12. Reset

1.1K 229 22
                                    

"Dulu pernah sedekat nadi, sebelum pada akhirnya sejuah matahari. Tahu itu apa? Kita."

**

Minggu pagi yang biasanya selalu identik dengan rebahan dan istirahat, kali ini sepertinya tidak berlaku bagi Ali. Pagi-pagi sekali, ketika jam dinding masih menunjukkan pukul 8 pagi, Ali sudah rapi dengan sweater putih dan celana bahan berwarna beugi. Pria itu keluar dari kamarnya sambil mendorong dua koper di sisi kanan dan kirinya. Tak jauh berbeda dengan Ali, Safri juga keluar dari kamarnya dengan dua buah koper yang sama besarnya. Keduanya meletakkan koper tersebut di ruang depan.

"Lo yakin nggak mau stay di sini aja?" Ali bertanya kepada Safri sembari menghempaskan tubuhnya di sofa. "Daripada ngekos, Saf," ujar pria itu lagi.

Safri menggeleng. "Enggak deh. Gue ngekos aja.
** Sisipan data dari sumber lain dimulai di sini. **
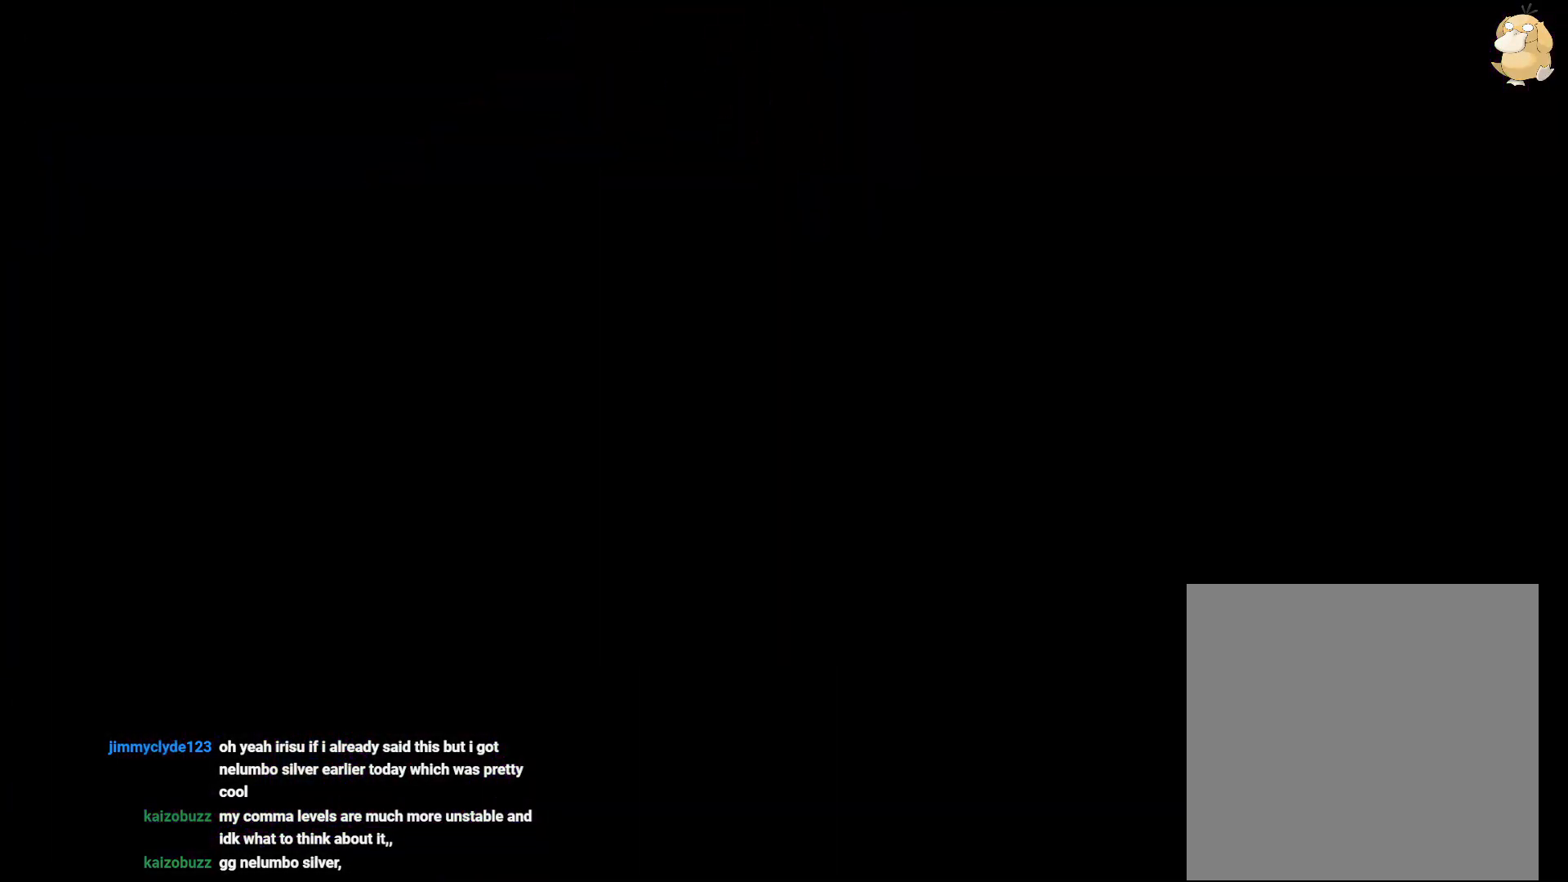
{"buttons": [], "left_stick": "center", "right_stick": "center", "events": []}
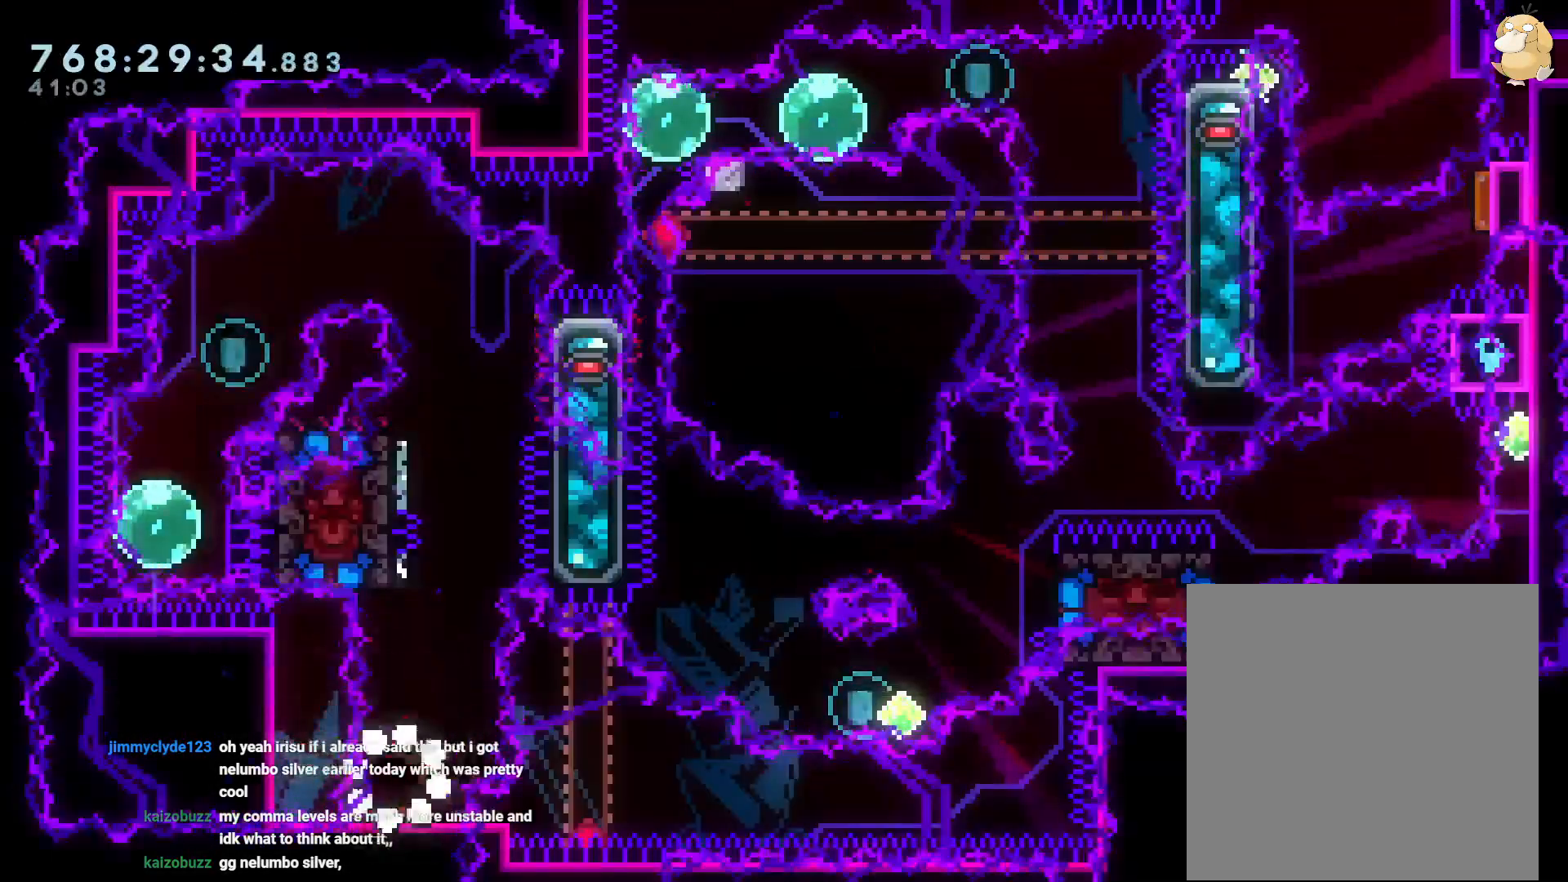
{"buttons": [], "left_stick": "center", "right_stick": "center", "events": [[233, "DPAD_UP", "down"], [233, "Y", "down"], [400, "DPAD_UP", "up"], [467, "Y", "up"]]}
Lo take off jam berapa?"

Ali mengecek ponselnya sebentar, sebelum menjawab. "Jam sepuluh. Udah dapat kos? Jangan buru-buru, Saf."

Setelah mengecek tidak ada yang tertinggal, barulah Safri bisa duduk tenang. "Udah dapat dan udah survei juga. Aman, Bos. Berangkat jam berapa lo?"

"Bentar lagi. Ini lagi nunggu jemputan," jawab Ali melihat arloji di pergelangan tangannya. "Sebelumnya, thanks udah jadi sohib gue dari zaman bahlul."

Jengah, Safri memutar bola matanya. "Gue benci banget kalau tiba-tiba mellow gini. Sukses terus untuk lo, Ar. Bolehlah kapan-kapan balik lagi ke sini."

Senyum tulus terukir di wajah Ali. Pria itu bangkit dari sofa untuk mendekati Safri. "Jemputan gue udah datang. Wish me luck, yo, Saf!"

Keduanya berpelukan singkat, kemudian bertos ria seperti yang sering keduanya lakukan selama ini. "Jangan lupa sama gue lo, Cok!"

"Kagak!" sahut Ali cepat sebelum tergelak.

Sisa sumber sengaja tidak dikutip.